Computerworld

Feds called in over Trojan tax scam

E-mail scammers have shifted their sights from a staple diet of banks, betting shops and auction sites to government agencies, with the Australian Taxation Office (ATO) calling in Australian Federal Police over a spam deluge that tries to send taxpayers to Trojan-infected Web sites.

A spokesperson for the ATO today confirmed the spam outbreak illegally circulating under the ATO's moniker, saying both the e-mails and associated Web sites were presently under investigation by both AFP and the tax office's own internal forensics and computer investigations unit.

The ATO spokesperson also confirmed some of the scam e-mails directed unwitting recipients to an Australian-hosted Web site which appears to have since been shifted overseas, thus muddying legal jurisdictions.

The spokesperson added the ATO would be taking action imminently to educate customers about the scam and general e-security best practice.

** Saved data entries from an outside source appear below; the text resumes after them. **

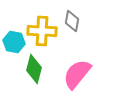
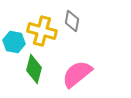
yellow cross: rotated 12 degrees clockwise
pink semicircle: rotated 12 degrees clockwise
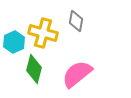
gray diamond: moved 4 px right
yellow cross: moved 1 px right, 2 px down
cyan hexagon: rotated 25 degrees clockwise
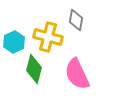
gray diamond: moved 1 px up
yellow cross: moved 5 px right, 4 px down
pink semicircle: rotated 76 degrees counterclockwise
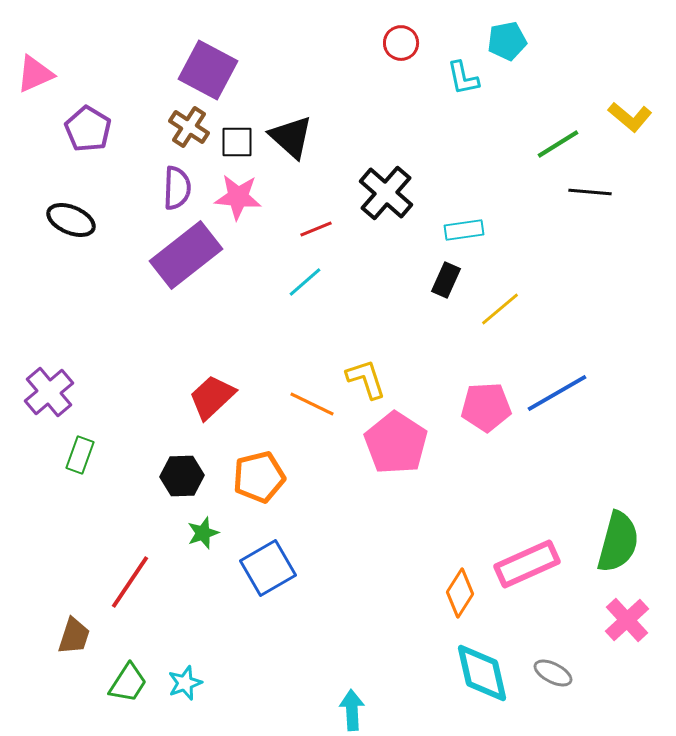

The ATO is also removing any embedded links from any outbound ATO e-mails.

In terms of appearance, the e-mail plagiarizes the newly standardized Australian Government graphic - clearly lifted from the ATO's own Web material - and invites victims to "View your BAS payment details and activity statement deadlines", courtesy of an embedded link.

The embedded link then redirects users to a free-hosting site, which then attempts to load both a Trojan and a keystroke logger onto the user's machine. Unsurprisingly, antispam and antivirus vendors are making fast marketing mileage out of the latest outbreak. So far Surf Control is claiming to be the first to detect the scam.

Surf Control's Australian managing director Charles Heunemann described the combined spam and Trojan as "very clever", but warned it also represented the first wave of a new breed of e-mail scams targeting the government sector.

"We haven't seen a phishing scam like this before. It's like a war-dial on [Australian domain addresses]. Every single person is a client of the ATO whether they like it or not. They [the phishers] can cast a very wide net," Heunemann said.

Heunemann added the current exploit is "very similar" to an earlier exploit which Surf Control first believed it to be... "but it is a newer variant which doesn't seem to have a patch available. We recommend that users either disable ActiveX or select a high security setting in Internet Explorer.

For their part, government agencies say they have seen similar scams come and go recently. One senior law enforcement source told Computerworld even the Australian Federal Police e-mail domain had been spoofed by unscrupulous persons.

"It was headed 'You are being investigated'. We've seen a few of them," the source said.